Last Updated on Saturday, 24 October 2009 09:34 Posted by Clash Monday, 12 October 2009 10:01
Job-title: Registered Brokerage Associate
Web/blog site URL: www.wellsfargo.com
Give us your job description in 25 words or less. A registered brokerage associate supports/assists a financial advisor in day-to-day sales activities, including trades, reviews, and administrative tasks.
Describe a typical workday.
During a typical workday, I meet with my financial advisor and plan out the day’s events. I prepare the financial data, including performance overviews and reallocation recommendations, for the following day’s meetings. After my financial advisor meets with the day’s clients, I place the associated trades that were agreed upon in the meeting. I also field all incoming calls to the office and help clients with their service needs.

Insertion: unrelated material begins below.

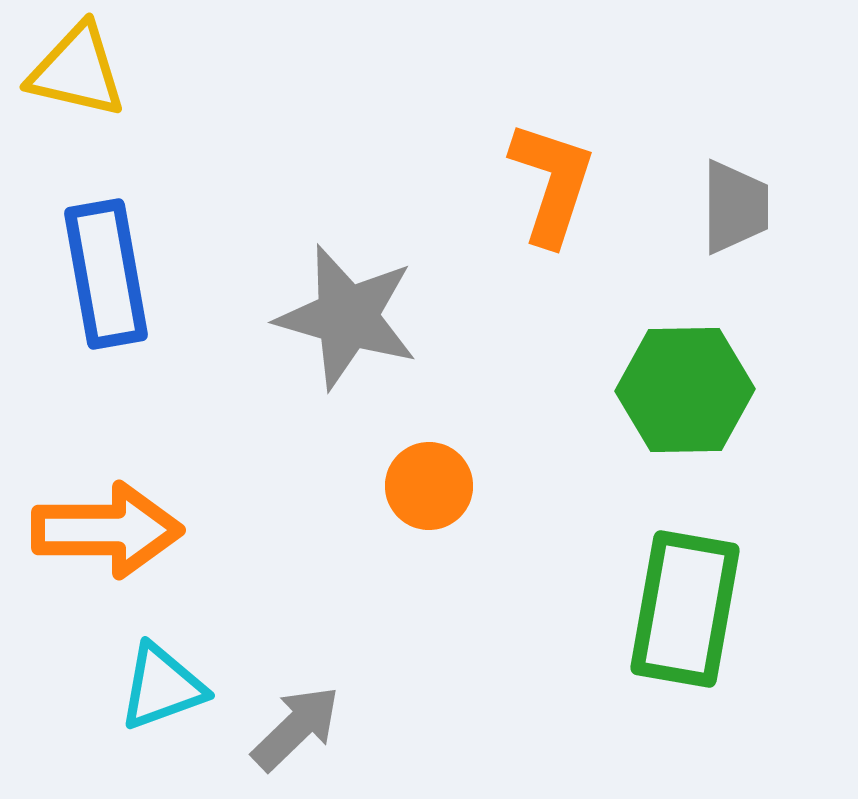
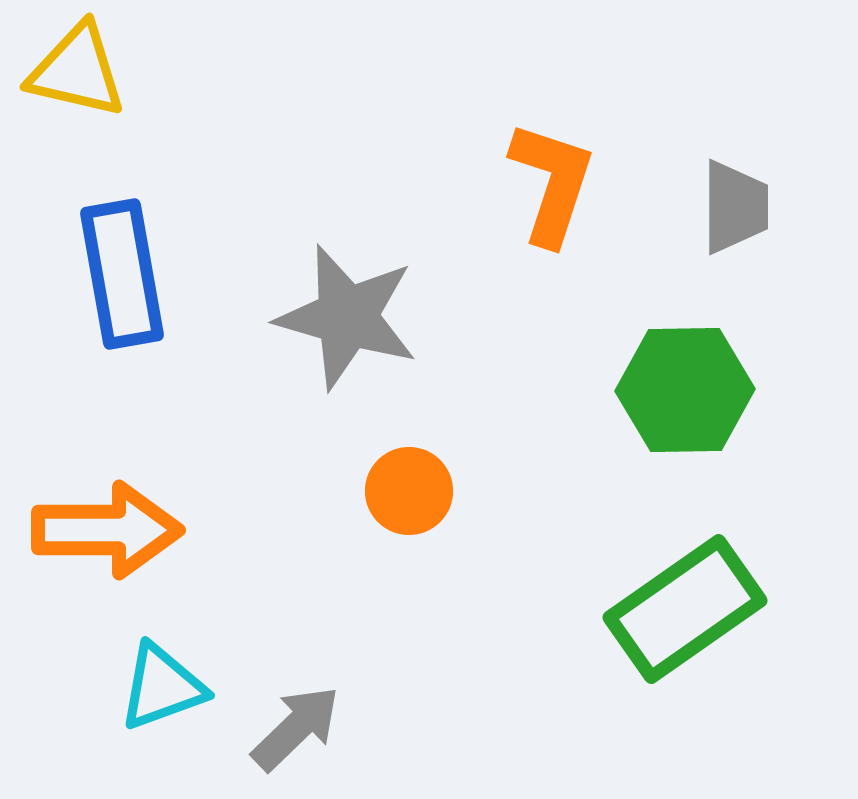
blue rectangle: moved 16 px right
orange circle: moved 20 px left, 5 px down
green rectangle: rotated 45 degrees clockwise
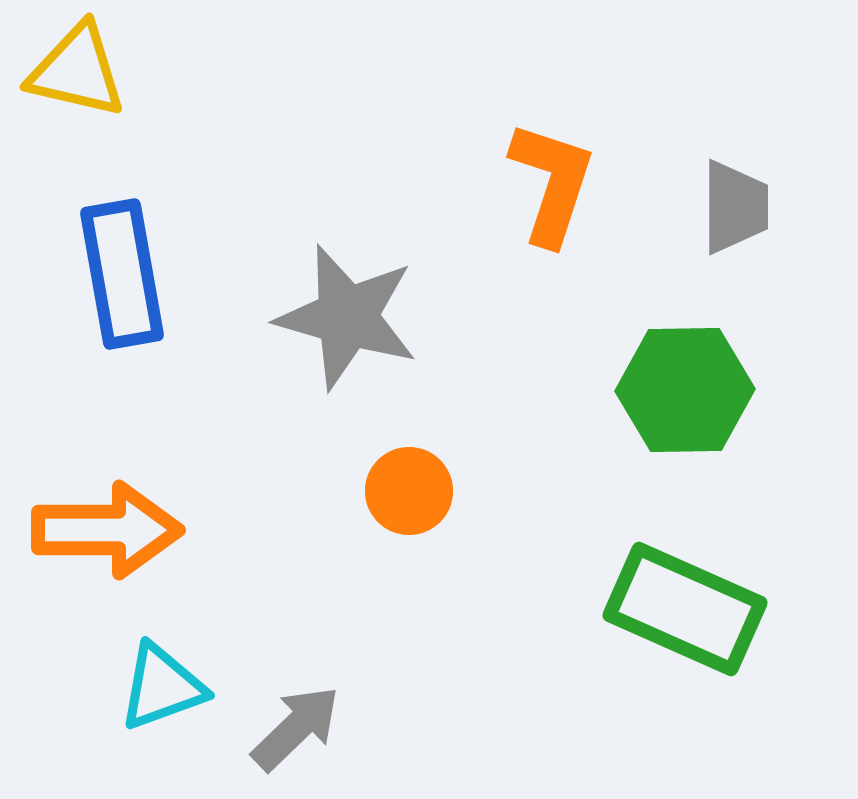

Some days, I am asked to transfer/deposit funds. Other days, I receive calls notifying me of the death of a client and I am responsible for preparing the estate/death claim paperwork. There is much variation in my duties from day-to-day, depending upon the calls I receive from clients.
What led you to realize that you wanted to do this type of work? When I started college, I was not one of the lucky that knew exactly what I wanted to do. I displayed strong mathematical skills in high school and started with an advanced calculus class. While I enjoyed crunching numbers, I felt that a career in mathematics might lack direct interaction with others and the ability to help people on a personal level. This led me to check out the business school. I dabbled in the accounting program and eventually found finance and marketing. I loved both of these subjects and eventually made the decision to major in them. From there, I graduated and accepted a position as a financial advisor with Morgan Stanley. I quickly learned that it is very difficult to start out in the financial industry as an advisor because it is a challenge to convince people to invest their life’s wealth with a fresh college graduate. Most serious investors prefer that their advisors have a breadth of knowledge and experience and I struggled to bring on clients of my own. I, then, decided to explore the career of brokerage associate. This allowed me to work directly with an experienced advisor and his clientele. If you have an interest in becoming a financial advisor, I would strongly encourage you to consider the career of a brokerage associate. It is an excellent backdoor into the industry and a great way to learn about investing and develop relationships with clients.
Did you have any heroes or mentors in your industry that you admired? I have worked with 7 financial advisors over the last 4 years and I have learned much from each of them. I also had a close friend that dove into the business and became a very successful financial advisor straight out of school. It helped to learn from the experienced, but it was also nice to learn from a fellow college grad that was successful in becoming a financial advisor.
What type of education or training was required to land your job? My job required a 4yr degree in Finance, Accounting, or related field. Once hired, I was required to obtain several licenses before being able to speak directly with clients. My licenses include the series 7, 63, 65, 3 and I also have an insurance license.
What do you love most about your job? I love when I receive calls from clients that are frustrated/upset with a service issue. This is an opportunity for me to help and I always enjoy the challenge. It is such a great feeling to relieve their concerns and receive a much-appreciated “thank you” after I have resolved a tough issue.
What one part of your job do you wish you could hire someone else to do? I call them the double D’s. In my job, I am on the frontline to help clients distribute their wealth after a death or divorce. As the Bible warns, money can do horrible things to a person’s heart when they make it their god. Occasionally after a death and quite frequently after a divorce, I am faced with the unfortunate task of dealing with individuals that have put their money above all else in their life. As a Christian, I have found that these situations present me with the opportunity to show compassion and do my best to mediate. However, it is not always an easy task and it is a constant reminder to me that money is a temporary thing and will not follow you when you leave this earth.
What advice would you give to teenagers wanting to get into your field of work? I would encourage you to take several finance courses and also some marketing classes. While marketing is not a requirement, it is incredibly useful in the professional world for just about any position that involves the general public.
How does your job allow you to use your God-given gifts? My job requires a great deal of organization, attention to detail, and analytical thinking. These are all gifts that I use on a daily basis. More importantly, I have the opportunity to be compassionate to people that call in every day. Some of my favorite clients and calls have little to do with money and all to do with the personal relationships I’ve developed and the stories these clients have shared with me.